The withdrawal, made in a radio broadcast on New Year’s Eve, marks the 7th such recantation (although by some counts he has done it as many as 10 times). ...
Many aren't surprised at this. I'm very not surprised.
The one constant of animation is that a lot of artists in the biz keep working until they're into the eighth and ninth decades. Joe Grant was still working at 97, when he died with a pencil in his hand. Chuck Jones was in his eighties when gravity finally took its toll. My old boss Woolie Reitherman stopped working in his seventies because he was shown the door by Disney management. Left to his own devices, he would have kept at the job until his pulse stopped.
Larry Clemmons, who mentored me when I got to Disney, kept working until his (retired) wife pressured him into hanging up the the nine-to-five routine and joining her in Friday Harbor, Washington. He wasn't thrilled about it, but he wanted to avoid spousal wrath so packed up and left town.
When I became business representative of TAG (around the time that the cartoon business began surging with new vitality), I got a load of phone calls from veterans eager to come out of retirement and get back into harness.
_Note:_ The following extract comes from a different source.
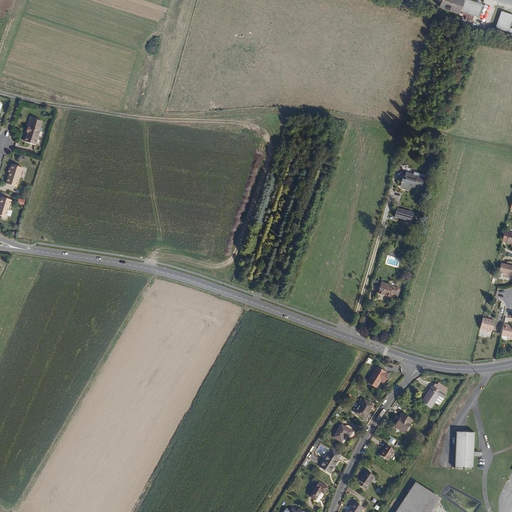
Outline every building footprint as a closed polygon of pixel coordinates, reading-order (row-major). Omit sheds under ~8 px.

Bob Bemiller, a cartoon professional since the days of Crusader Rabbit, used to ask: "Where's the work? Tell them I'm available, but don't tell them how old I am!"
So Miyazaki unretiring? Why the hell not? He's just like all the seventy-something animation artists I know about here in L.A. Once cartoons are in your blood, they're in your blood. And sitting at home catching up on your foot-dangling when there are storyboards to be drawn is the last thing you want to do.